去年も産前と比べればほとんど映画は観れませんでしたが、里帰り中にみた映画の中で印象的だったのが、デンマーク・コペンハーゲンにあるノーマに関する2本「ノーマ 世界を変える料理」「ノーマ東京 世界一のレストランが日本にやって来た」と、「TSUKIJI WONDERLAND」、そして「二郎は鮨の夢を見る」です。
いずれもドキュメンタリー映画で、食に関するものばかりです。
築地の映画にもノーマのシェフが出てきたり、同じタイミングで観たのが良かったように思います。
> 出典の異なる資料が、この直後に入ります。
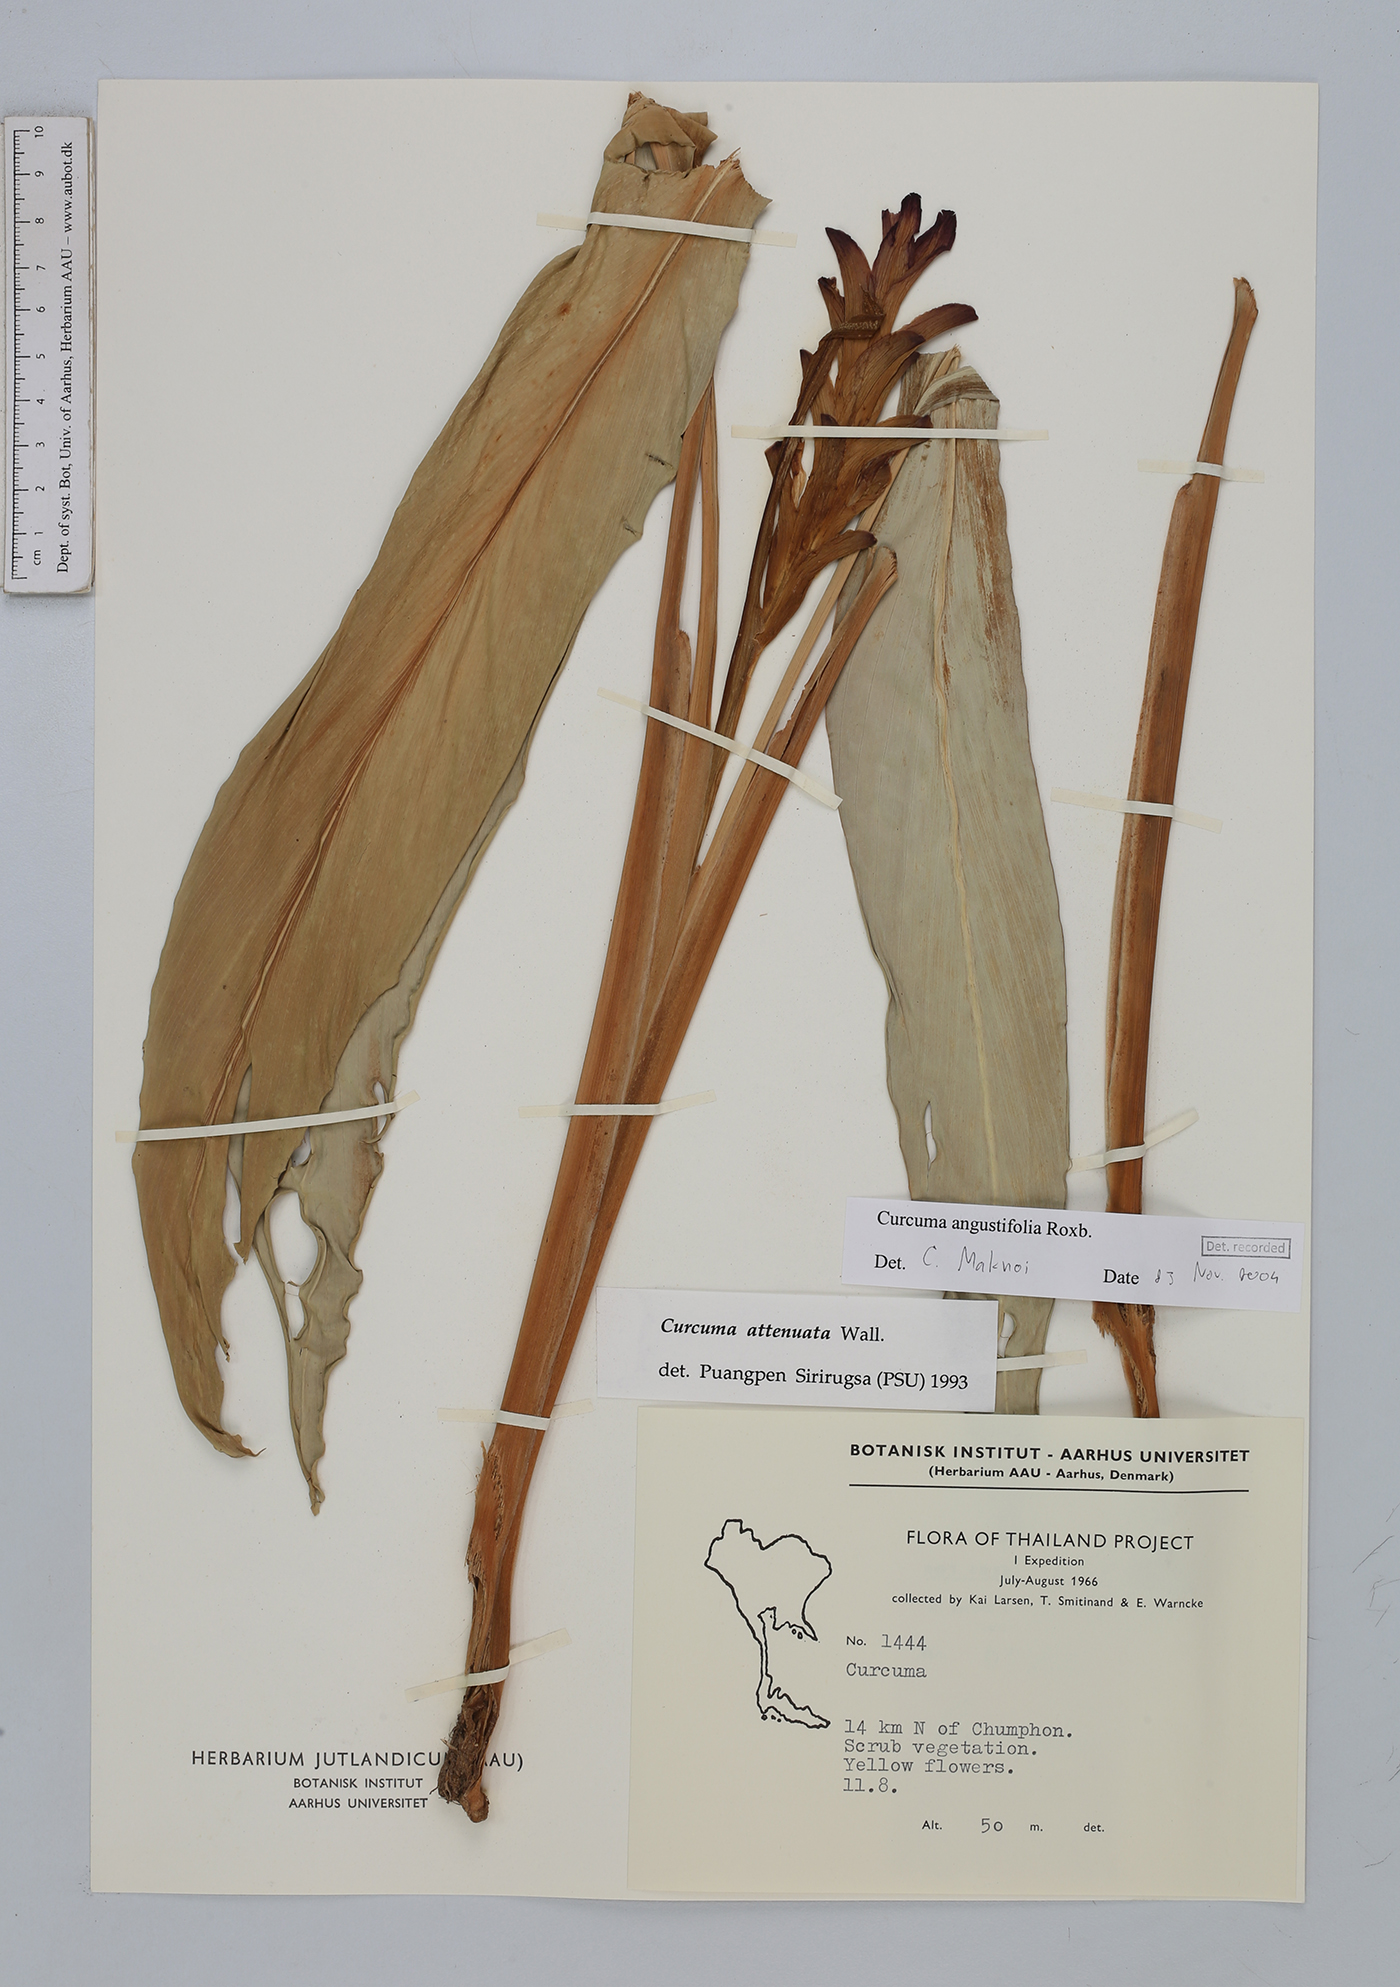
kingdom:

移転してからの市場は出産してからなかなか行けずどうなっているかわかりませんが、以前の築地は色々な思い出があります。
ノーマの映画に関しては、本編とは別に私は心に残ったシーンがありました。
レストランノーマのシェフが初めてミシュランで星を獲得し、自分の父親に報告した際に返された一言です。
彼の父は黙っていた後、「そうか、これで家族が養えるな」と言ったそうです。
世間からの称賛の声を喜ぶより先に、家族をしあわせに出来る、それが自分の幸福につながると我が子の事を父親の角度で思って出た言葉でしょうか。
シェフ自身も、世間の評価に振り回される日々を過ごしていくだけでは疲弊するだけだと語っていました。
それとは距離を置き、自分にしか出来ない料理を突き詰める事を目指す仕事は素敵だと思います。
仕事として好きな事を選ぶと、なかなかそうは出来ず理想と現実の兼ね合いが取れなくなり破滅しそうになる事もしばしば。
そんな時に何が自分にとってしあわせかを見失わないで過ごして行く事はどこで何をしていても必要なのかも知れません。
それともう一つ。
ノーマの映画でのスタッフの言葉。
結局は僕らどこかが変なんです。との台詞はとても分かります。
厨房で働く人間は普通じゃとても続けられない。おかしな自分が料理を作る事で支えられる場所だと感じます。